Research

Oh Lab’s Focus

Database Search and Transfer Learning

Transfer learning

We developed a method for interpreting new transcriptomic datasets through instant comparison to public datasets without high-performance computing requirements. This method consists of a pre-computed model and an out-of-the-box Bioconductor software package, GenomicSuperSignature, which applies the model to new data. Using human datasets, we demonstrated our method’s efficient and coherent database search capabilities, robustness to batch effects and heterogeneous training data, and transfer learning capacity. We are currently expanding this method to different species (e.g., mouse, yeast) and different omics data types (e.g., scRNAseq, metagenomics). Additionally, leveraging the transfer learning capacity of this method, we are developing a systematic framework for inferring various phenotypes from transcriptomic data.

Cross-study Metadata Standardization

FAIR principles

To enhance the FAIRness of public omics data, we aim to systematically harmonize and standardize metadata across major public biomedical data repositories. We are performing large-scale manual metadata curation for publicly available omics data while building an automated metadata harmonization pipeline that leverages various Natural Language Processing (NLP) techniques, including Large Language Models (LLMs), using manually harmonized metadata as a gold standard. The standardization process integrates ontologies, a data reconciliation system, and scientific provenance tracking to ensure the interpretability, accuracy, and reliability of the harmonized data. Currently, we are targeting several major public omics data repositories for standardization. The outcome of this project will transform how researchers discover and integrate public data into new research topics, ultimately accelerating biological discovery.

Collaborations

Histopathology Image Data Analysis

Histopathology

Histopathological images provide unparalleled insights into tissue architecture, cellular morphology, and tumor spatial organization. However, analyzing these images often requires non-R software, unlike other high-throughput omics data and downstream statistical analyses that are frequently performed in the R/Bioconductor environment. A seamless connection between these platforms is critical for integrative multi-modal analyses that combine both omics and image data. To address this gap, we are creating standardized workflows that process raw image files and extract image features accessible in R, while also developing a comprehensive repository of image features extracted from The Cancer Genome Atlas (TCGA) images.

curatedMetagenomicData v4

We are leading the metadata curation effort for curatedMetagenomicData (cMD) version 4, a major update to the widely used Bioconductor resource of uniformly processed human microbiome data. cMD v4 transitions the sample-level metadata to a new FAIR-compliant schema that incorporates standardized ontology terms, a data dictionary, and automated validation to ensure interpretability and reproducibility across studies.
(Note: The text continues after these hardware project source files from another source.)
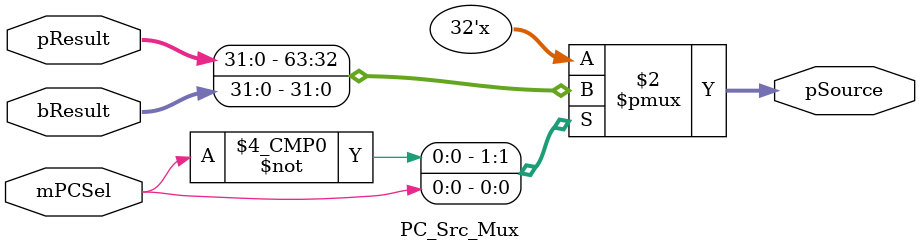
<source format=v>
module PC_Src_Mux(
	input mPCSel,
	input [31:0]pResult, bResult,
	output reg [31:0]pSource
);

//2 - Declaracion de cables y registros

//3 - Cuerpo del modulo

//Bloque secuencial
always @*
begin
	case(mPCSel)
	1'b0:
		pSource = pResult;
	1'b1:
		pSource = bResult;
	default:
		pSource = 32'bz;
	endcase
end

endmodule

</source>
We orchestrate the end-to-end curation pipeline — including initiation, validation, and deployment — and provide tooling (e.g., makeCombinedMetadata, validateStudy) that enables community contributors to add new studies. This work substantially expands the harmonized sample collection available to the research community and lays the foundation for downstream meta-analyses of the human microbiome across disease, treatment, and population contexts.